2-Taraf vekillerinin üyelik tespitine ilişkin temyiz itirazlarına gelince;
HMK"nın 297/2 maddesi "Hükmün sonuç kısmında, gerekçeye ait herhangi bir söz tekrar edilmeksizin, taleplerden her biri hakkında verilen hükümle, taraflara yüklenen borç ve tanınan hakların, sıra numarası altında; açık, şüphe ve tereddüt uyandırmayacak şekilde gösterilmesi gereklidir." hükmünü içermektedir.
Davacı tarafça 6 ve 12 no"lu dairelere ilişkin üyelik hakkının devam ettiğinin tespiti istenmiş ve hükmün gerekçe bölümünde 2 adet üyeliği bulunduğu yönünde açıklamaya yer verilmiş olmasına rağmen, hüküm bölümünde hangi üyelik yönünden olduğu açıklanmaksızın "kooperatif üyeliğinin tespitine" karar verilmiştir.
Dosya kapsamından, davacının A/1 Blok 6 no"lu daire yönünden 26.09.2000 tarihinde üye olduğu, bu üyelik yönünden 13.02.2007 tarih 04513 yevmiye sayılı 1. ihtarname ve 18.04.2007 tarih ve 11249 yevmiye sayılı 2. ihtarnamenin keşide edildiği, her iki ihtarnamenin de davacıya tebliğ edildiği, temyiz dilekçesinde bu ihtarlara bağlı olarak davacının ihraç edildiği savunulmuş ise de dosyada ihraç kararı ve tebliğ belgelerinin bulunmadığı, mahkemece bu konuda bir araştırma ve inceleme yapılmadığı anlaşılmıştır.
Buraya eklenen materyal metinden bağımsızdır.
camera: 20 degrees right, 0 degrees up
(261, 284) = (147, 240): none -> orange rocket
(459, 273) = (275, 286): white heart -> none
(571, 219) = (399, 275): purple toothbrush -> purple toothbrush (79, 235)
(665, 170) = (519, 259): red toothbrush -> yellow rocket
Ayrıca 22.06.2009 tarihli genel kurulun 5. maddesinde davacının da aralarında bulunduğu, gazete ilanı ile ihraç tebliği yapılan üyelerin, ihraç kararının genel kurul onayına sunulduğu, bir kısım üyeler yönünden atifet mehli verildiği görülmüştür.
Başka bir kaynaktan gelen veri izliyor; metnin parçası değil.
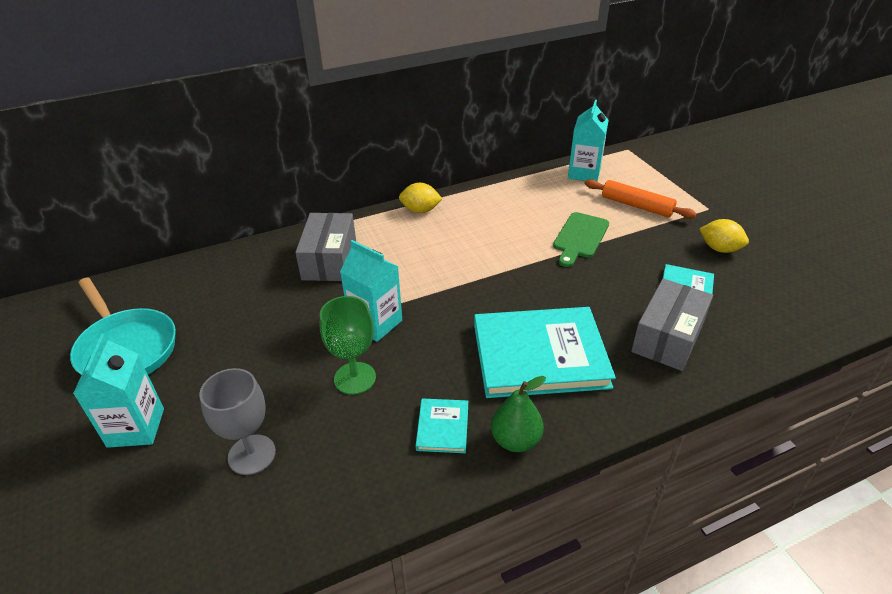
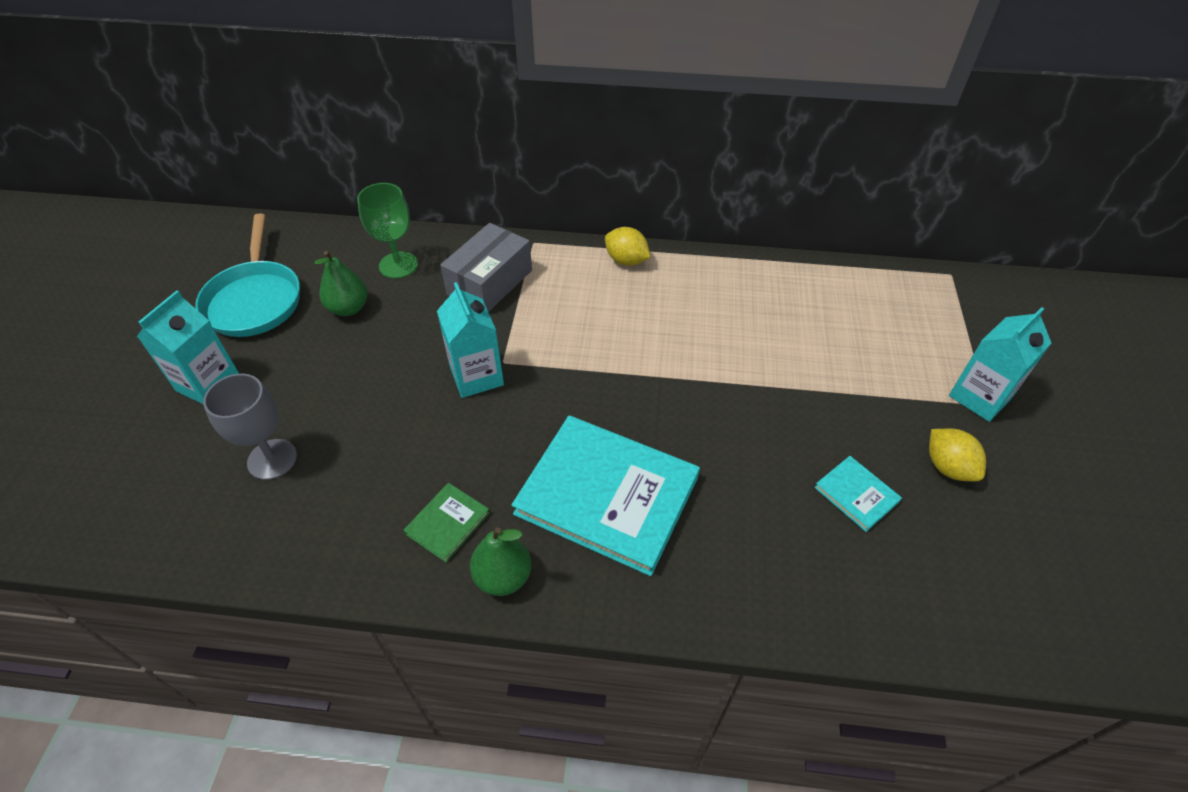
camera: 30 degrees right, 10 degrees up
(223, 320) = (348, 308): none -> green pear
(355, 378) = (412, 427): green goblet -> green goblet (398, 265)
(442, 427) = (447, 523): turquoise book -> green book
(580, 237) = (778, 372): green cutting board -> none
(584, 173) = (860, 287): turquoise carton -> turquoise carton (980, 397)
(636, 206) = (890, 359): orange rolling pin -> none
(668, 337) = (770, 549): grey box -> none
Davacının A/1 Blok 12 no"lu daire yönünden ise, devir yoluyla 28.10.2009 tarihinde üyeliğe kabul edildiği, 18.02.2011 tarih 05306 yevmiye sayılı 1. ihtar ve 18.03.2011 tarih 07481 yevmiye sayılı 2. ihtarın keşide edildiği, 02.05.2011 tarihli ihraç kararının 04.05.2011 ve 11540 yevmiye sayılı ihtar ile davacıya gönderildiği, dosyada tebliğe ilişkin belgenin bulunmadığı, ancak davacı tarafça 31.05.2011 tarih ve 07824 yevmiye sayılı bildirim ile ihraç kararına itiraz edilmesine rağmen genel kurulda ihraç kararının görüşüldüğü yönünde dosyada bilgi ve belge bulunmadığı anlaşılmıştır.
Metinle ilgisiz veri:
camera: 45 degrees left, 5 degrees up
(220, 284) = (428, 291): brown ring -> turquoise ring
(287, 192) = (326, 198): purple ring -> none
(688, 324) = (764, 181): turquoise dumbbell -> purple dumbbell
Bu durumda mahkemece, kooperatif uygulamaları konusunda uzman bilirkişi aracılığıyla davalı kooperatif defter, kayıt ve belgeleri incelenerek, A1 Blok 6 no"lu daireye ilişkin üyelikle ilgili ihraç kararı verilip verilmediği, verilmiş ise davacıya tebliğ edilip edilmediği, bu ihracın gündeme alındığı 26.02.2009 tarihli genel kurul kararının davacıya tebliğ edilip edilmediği, davalı tarafça temyiz dilekçesinde davacının 6 no"lu üyelikten ihracı benimseyerek bu üyeliğe ilişkin çıkma payının taraflar arasında uyuşmazlık konusu olmayan A1 Blok 12 no"lu daireye ilişkin üyelikle ilgili ödenen miktar ile birleştirilerek bir üyelik olarak devamına karar verildiği savunulduğundan, A1 Blok 6 no"lu üyeliğe ait çıkma payının davacıya ödenip ödenmediği ya da A1 Blok 12 no"lu üyeliğe aktarılıp aktarılmadığı hususlarında rapor alınıp, sonucuna göre bir karar verilmesi gerekirken üyelik tespiti istemi yönünden eksik incelemeye dayalı olarak, gerekçede davacının iki üyeliği bulunduğunu kabulü, HMUK"nın 297/2. maddesine aykırı olarak bu kabulün hüküm fıkrasına yansıtılmaması doğru olmamıştır.
SONUÇ: Yukarıda (1) numaralı bentte açıklanan nedenlerle, davalı vekilinin diğer temyiz itirazlarının reddine, (2) numaralı bentte açıklanan nedenlerle, taraf vekillerinin temyiz itirazlarının kabulü ile hükmün, taraflar yararına BOZULMASINA, peşin alınan harçların istek halinde temyiz edenlere iadesine, kararın tebliğinden itibaren 15 gün içerisinde karar düzeltme yolu açık olmak üzere, 08.07.2015 tarihinde oybirliğiyle karar verildi.